— Görev 1 —
Metin bloğuna göre söz konusu 10 devlet, yaptığı fayda-maliyet hesabı sonucunda neye karar verdi?

[Metin Bloğu]

Son yıllarda ABD dış politikasında sıklıkla görüldüğü gibi bu aslında ‘dediğimi yap, yaptığımı yapma’ politikası. Bu tür tutumlar mevcut uluslararası düzenin neden bu kadar çok türbülans yaşadığının bir nedeni: Leviathan’ın kendisi kurallara uymuyorsa, neden diğerleri uysun ki?”

Prof. Dr. Ferhat Pirinçci, Uludağ Üniversitesi:

“Siyasi açıdan 10 devletin kendi içlerinde koordine olup birlikte Türkiye’ye siyasi bir uyarı yaparak Türkiye’nin içişlerine ve devam eden yargı sürecine müdahalesi söz konusu. Normal şartlarda sadece içişlerine müdahale olarak tanımlanabilecek bu durum, müdahalenin 10 devletin Türkiye’deki büyükelçilikleri üzerinden yapılması ise işin diplomatik boyutunu oluşturuyor.

Durumun ciddiyeti ve istenmeyen kişi ilanının ortaya çıkaracağı sonuçlar dikkate alındığında, söz konusu 10 devlet bir fayda-maliyet hesabı yaptı ve geri adım atmanın daha az maliyetli olduğuna karar verdi.

Türkiye’nin bu müdahale karşısında gösterdiği tavır, Türk diplomasi tarihi ve dünya diplomasi tarihi açısından önemli bir olay olarak kayda geçti. Bu bağlamda Türkiye’nin diplomatik kararlılığı ve caydırıcılığının bir kez daha teyit edildiği söylenebilir.”

Prof. Dr. Mehmet Akif Okur, Yıldız Teknik Üniversitesi:

“Türkiye’nin 19. yüzyıla uzanan diplomatik hafızası, önü alınamamış bu türden müdahalelerin ve belirli kesimler üzerinde himaye kurulmasının engellenemeyişinin maddi ve manevi açılardan yıkıcı sonuçlarıyla doludur. Büyükelçilerin deklarasyonu, Türkiye’nin acı tarihi tecrübeler üzerine kurulu egemenlik hassasiyetlerini harekete geçirmiştir.

Öyle anlaşılıyor ki, büyükelçileriyle toplu müdahaleyi deneyen başkentler, Cumhurbaşkanı Erdoğan’ın ‘persona non grata’ kararını ilan ederek verdiği ‘bıçak kemiğe dayandı’ mesajının bir blöf olmadığı kanaatine vardılar. Batı’yla ilişkilerindeki krizler zincirinden ve çözümsüz gerilimlerden bunalan Ankara’yı kopuş yönünde nihai bir stratejik karara yöneltebilecek süreci tetiklemeyi çıkarlarına uygun bulmadılar. Ekonomik ve jeopolitik sıkıntıların Türkiye’nin egemenlik hassasiyetlerini gevşeteceği varsayımına dayalı direnç testi, umdukları sonucu vermedi.

[/Metin Bloğu]
[Veri Listesi]

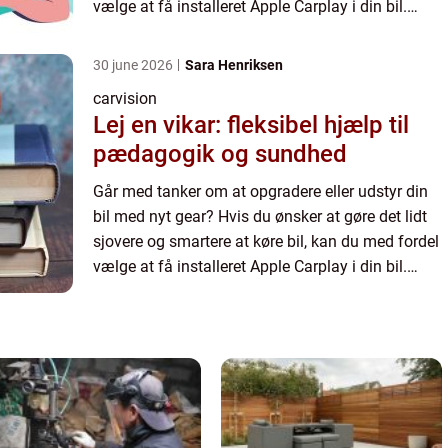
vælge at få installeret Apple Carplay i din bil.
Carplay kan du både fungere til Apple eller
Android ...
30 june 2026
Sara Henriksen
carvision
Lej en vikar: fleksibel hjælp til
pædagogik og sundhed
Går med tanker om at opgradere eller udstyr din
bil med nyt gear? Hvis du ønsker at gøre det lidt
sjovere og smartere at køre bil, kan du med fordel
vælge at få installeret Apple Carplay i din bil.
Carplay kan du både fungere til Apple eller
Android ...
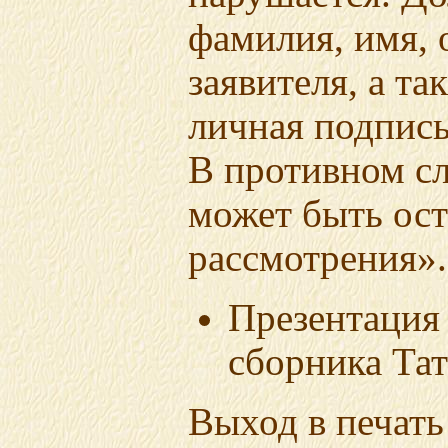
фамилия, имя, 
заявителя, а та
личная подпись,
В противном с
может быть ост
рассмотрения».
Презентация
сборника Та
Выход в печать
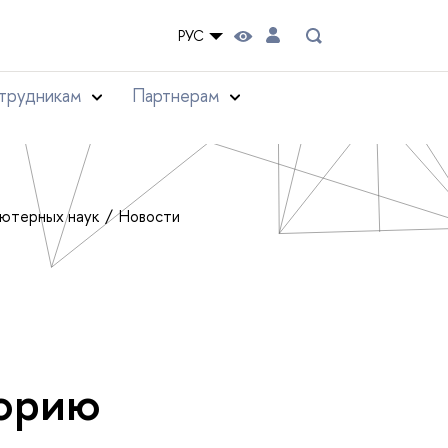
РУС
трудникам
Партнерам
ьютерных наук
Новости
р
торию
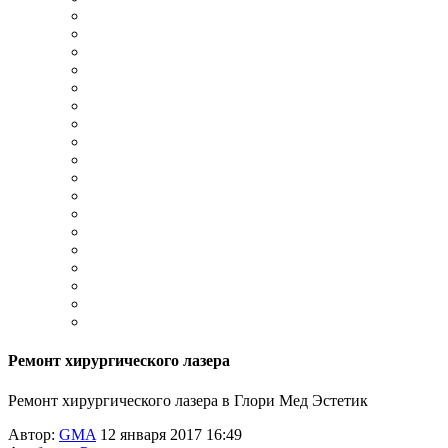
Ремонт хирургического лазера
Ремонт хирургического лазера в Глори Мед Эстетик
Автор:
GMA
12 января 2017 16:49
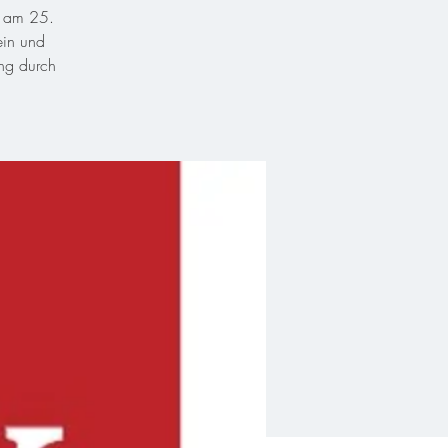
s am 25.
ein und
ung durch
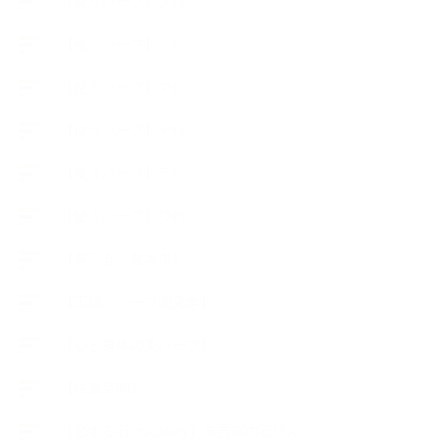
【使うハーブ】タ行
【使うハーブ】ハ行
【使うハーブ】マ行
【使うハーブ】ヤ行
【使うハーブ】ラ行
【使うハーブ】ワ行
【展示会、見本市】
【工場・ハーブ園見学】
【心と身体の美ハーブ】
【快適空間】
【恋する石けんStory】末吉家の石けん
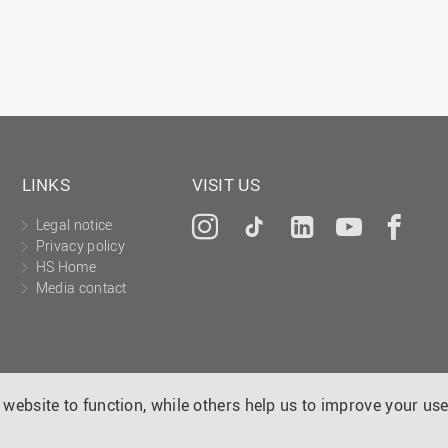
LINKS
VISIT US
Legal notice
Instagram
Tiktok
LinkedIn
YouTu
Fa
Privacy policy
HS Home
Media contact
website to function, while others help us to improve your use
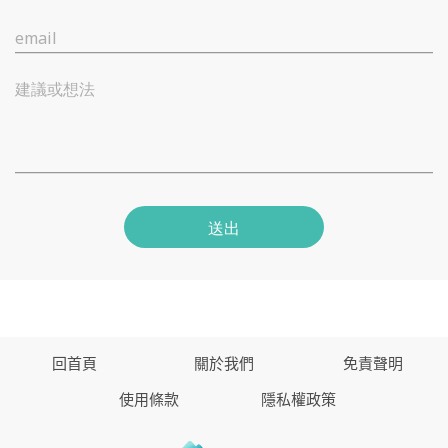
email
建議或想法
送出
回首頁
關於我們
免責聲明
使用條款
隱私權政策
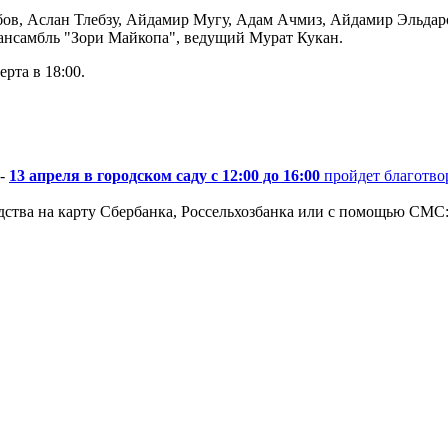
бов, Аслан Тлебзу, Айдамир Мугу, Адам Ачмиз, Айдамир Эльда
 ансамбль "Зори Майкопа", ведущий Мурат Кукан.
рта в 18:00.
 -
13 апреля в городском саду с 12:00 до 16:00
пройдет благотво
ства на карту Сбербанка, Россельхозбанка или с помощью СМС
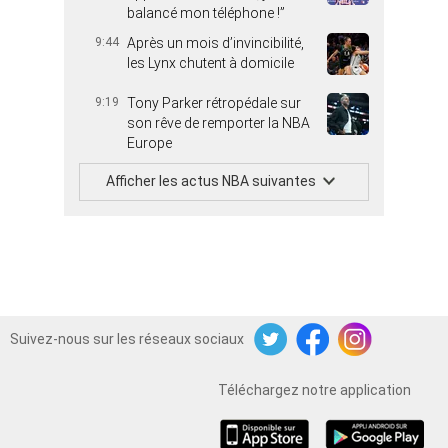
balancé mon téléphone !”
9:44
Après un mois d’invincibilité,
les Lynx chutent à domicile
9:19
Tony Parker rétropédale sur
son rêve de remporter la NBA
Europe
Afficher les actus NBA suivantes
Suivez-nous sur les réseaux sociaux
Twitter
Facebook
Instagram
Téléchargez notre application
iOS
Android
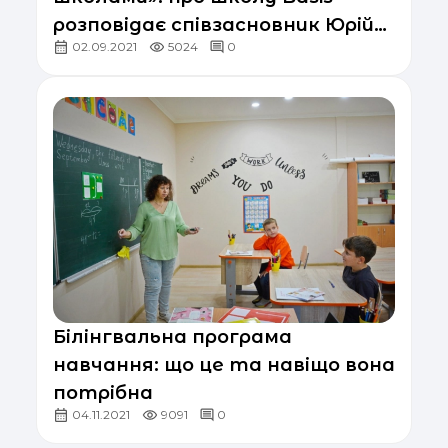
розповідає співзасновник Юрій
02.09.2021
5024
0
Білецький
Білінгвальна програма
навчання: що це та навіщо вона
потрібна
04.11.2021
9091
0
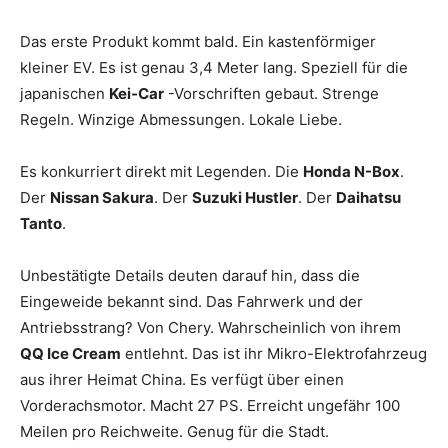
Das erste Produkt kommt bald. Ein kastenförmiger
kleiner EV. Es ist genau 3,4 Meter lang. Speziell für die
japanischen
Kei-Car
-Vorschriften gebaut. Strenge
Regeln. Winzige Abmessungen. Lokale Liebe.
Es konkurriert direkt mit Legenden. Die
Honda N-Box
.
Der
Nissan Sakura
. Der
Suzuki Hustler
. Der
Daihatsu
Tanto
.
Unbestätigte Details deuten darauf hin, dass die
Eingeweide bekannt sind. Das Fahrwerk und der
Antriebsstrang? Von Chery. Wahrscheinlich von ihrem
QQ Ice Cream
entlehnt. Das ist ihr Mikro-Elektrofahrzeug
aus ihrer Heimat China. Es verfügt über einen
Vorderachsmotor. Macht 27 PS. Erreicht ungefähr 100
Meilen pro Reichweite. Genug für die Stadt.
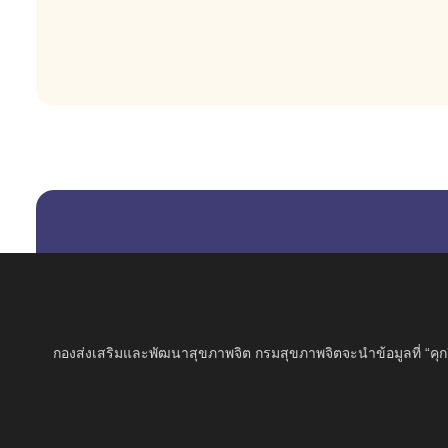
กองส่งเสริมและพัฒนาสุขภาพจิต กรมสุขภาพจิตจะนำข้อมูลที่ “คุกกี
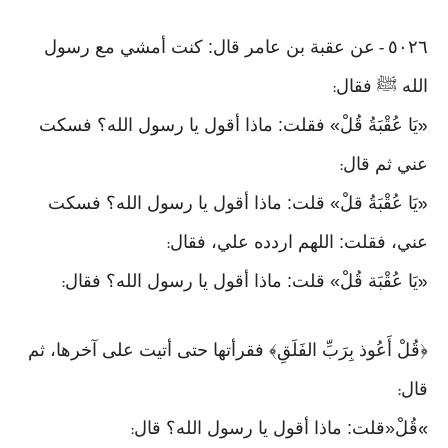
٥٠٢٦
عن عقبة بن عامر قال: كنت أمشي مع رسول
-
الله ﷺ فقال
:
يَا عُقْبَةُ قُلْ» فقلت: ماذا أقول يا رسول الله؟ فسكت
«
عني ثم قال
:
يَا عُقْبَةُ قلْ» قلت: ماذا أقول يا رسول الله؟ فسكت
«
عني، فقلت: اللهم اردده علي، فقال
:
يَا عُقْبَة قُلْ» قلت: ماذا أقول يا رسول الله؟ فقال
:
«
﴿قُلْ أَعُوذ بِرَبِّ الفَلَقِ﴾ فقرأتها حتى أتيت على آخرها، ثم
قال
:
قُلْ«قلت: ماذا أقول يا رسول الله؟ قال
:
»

[/Veri Listesi]

— Görev 2 —
Listede "balancé mon téléphone" ifadesini içeren satırdan başlayıp listenin sonuna kadar uzanan satırları, iki uçtaki satırlar da dahil olmak üzere, boş satırları atlayarak numaralı liste şeklinde verin. Resimleri cevaba almayın.

— Görev Çözümü 1 —
Geri adım atmanın daha az maliyetli olduğuna karar verdi.

— Görev Çözümü 2 —
1. balancé mon téléphone !”
2. 9:44
3. Après un mois d’invincibilité,
4. les Lynx chutent à domicile
5. 9:19
6. Tony Parker rétropédale sur
7. son rêve de remporter la NBA
8. Europe
9. Afficher les actus NBA suivantes
10. Suivez-nous sur les réseaux sociaux
11. Twitter
12. Facebook
13. Instagram
14. Téléchargez notre application
15. iOS
16. Android
17. розповідає співзасновник Юрій
18. 02.09.2021
19. 5024
20. 0
21. Білецький
22. Білінгвальна програма
23. навчання: що це та навіщо вона
24. потрібна
25. 04.11.2021
26. 9091
27. 0
28. Das erste Produkt kommt bald. Ein kastenförmiger
29. kleiner EV. Es ist genau 3,4 Meter lang. Speziell für die
30. japanischen
31. Kei-Car
32. -Vorschriften gebaut. Strenge
33. Regeln. Winzige Abmessungen. Lokale Liebe.
34. Es konkurriert direkt mit Legenden. Die
35. Honda N-Box
36. .
37. Der
38. Nissan Sakura
39. . Der
40. Suzuki Hustler
41. . Der
42. Daihatsu
43. Tanto
44. .
45. Unbestätigte Details deuten darauf hin, dass die
46. Eingeweide bekannt sind. Das Fahrwerk und der
47. Antriebsstrang? Von Chery. Wahrscheinlich von ihrem
48. QQ Ice Cream
49. entlehnt. Das ist ihr Mikro-Elektrofahrzeug
50. aus ihrer Heimat China. Es verfügt über einen
51. Vorderachsmotor. Macht 27 PS. Erreicht ungefähr 100
52. Meilen pro Reichweite. Genug für die Stadt.
53. กองส่งเสริมและพัฒนาสุขภาพจิต กรมสุขภาพจิตจะนำข้อมูลที่ “คุกกี
54. ٥٠٢٦
55. عن عقبة بن عامر قال: كنت أمشي مع رسول
56. -
57. الله ﷺ فقال
58. :
59. يَا عُقْبَةُ قُلْ» فقلت: ماذا أقول يا رسول الله؟ فسكت
60. «
61. عني ثم قال
62. :
63. يَا عُقْبَةُ قلْ» قلت: ماذا أقول يا رسول الله؟ فسكت
64. «
65. عني، فقلت: اللهم اردده علي، فقال
66. :
67. يَا عُقْبَة قُلْ» قلت: ماذا أقول يا رسول الله؟ فقال
68. :
69. «
70. ﴿قُلْ أَعُوذ بِرَبِّ الفَلَقِ﴾ فقرأتها حتى أتيت على آخرها، ثم
71. قال
72. :
73. قُلْ«قلت: ماذا أقول يا رسول الله؟ قال
74. :
75. »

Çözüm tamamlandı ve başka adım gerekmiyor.